On 05/19/2015 10:20, Simon Campese wrote:
> Hello,
> 
> I tried to send/receive a ZFS filesystem from a raidz2-pool to another
> pool with just a single disk, when this disk failed. As a result, now
> both, the zfs send and zfs receive processes are in uninterruptible
> sleep state and all new zpool and zfs commands which I issue immediately
> enter uninterruptible sleep. Is this just bad luck (i.e. my disk failed
> in the wrong moment) or might this be a bug? 
> 
> Anyway, my only solution is to schedule a reboot soon as the machine is
> a file server and the operational status of zfs is critical.  
> 
> I'm not very experienced with zfs or the FreeBSD kernel, so I just try
> to supply as much relevant information as possible.

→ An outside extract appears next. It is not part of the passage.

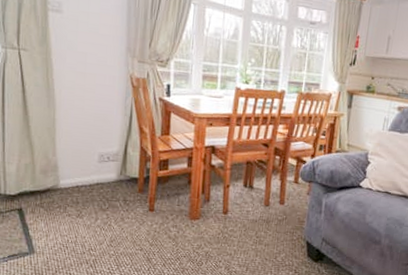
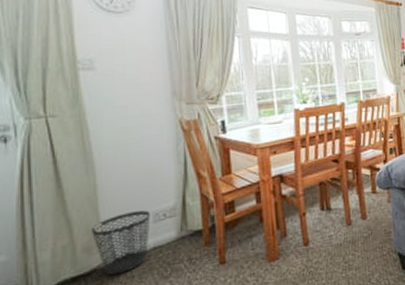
wastebasket: none [48,148,97,198] -> present [90,210,151,275]

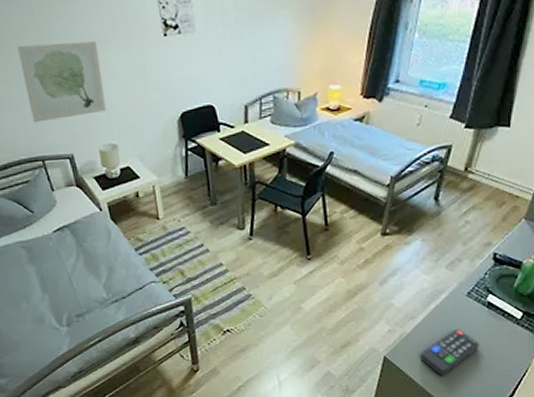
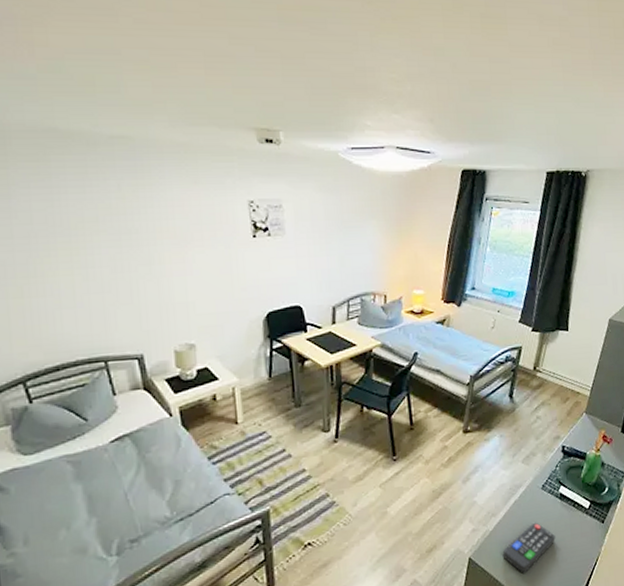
wall art: present [18,40,107,123] -> none [88,238,186,320]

Please tell me if
> there is more I can do. 
> 
> The system I run is FreeBSD 10.1-RELEASE-p6, the machine is a small intel
> file server (eight core Atom, 64G Ram, Supermicro board, two raidz2
> pools connected via reflashed IBM M1015 controllers).  Here are the
> relevant lines from "ps ax" (with anonymized pool/filesystem names):  
> 
> The errors showing up in /var/log/messages when my harddisk went west
> are (excerpt):
> 
> May 19 15:00:48 srv0 kernel: ahcich7: Timeout on slot 0 port 0
> May 19 15:00:48 srv0 kernel: ahcich7: is 00000000 cs c000001f ss
> f800001f rs f800001f tfd 40 serr 00000000 cmd 0004dd17
> May 19 15:00:48 srv0 kernel: (ada7:ahcich7:0:0:0):
> WRITE_FPDMA_QUEUED. ACB: 61 0b 8c f3 6a 40 00 00 00 00 00 00
> May 19 15:00:48 srv0 kernel: (ada7:ahcich7:0:0:0): CAM status: Command
> timeout
> May 19 15:00:48 srv0 kernel: (ada7:ahcich7:0:0:0): Retrying command
> 
> Lines of this form continued for some minutes and after a while, my geli
> volume on this hdd began complaining as well:
> 
> May 19 15:03:09 srv0 kernel: GEOM_ELI: Crypto WRITE request failed
> (error=6). label/bkp101.eli[WRITE(offset=3595775488, length=131072)]
> 
> Is there any hope for me to resolve this issue without a reboot?
> 
> Thanks for your help,
> 
> Simon

Can you try using the geli and/or glabel command to force detach
label/bkp101.eli so zfs treats it as a failure?  Also I'm not sure how
geli and glabel will treat it but you could try sysctl
kern.cam.ada.retry_count=0 to make the kernel give up on the disk
quicker and the "failure" might cascade up to zfs where it should
hopefully give up on the disk.  I think the problem here is ZFS does not
know about the incomplete failures on the lower layers.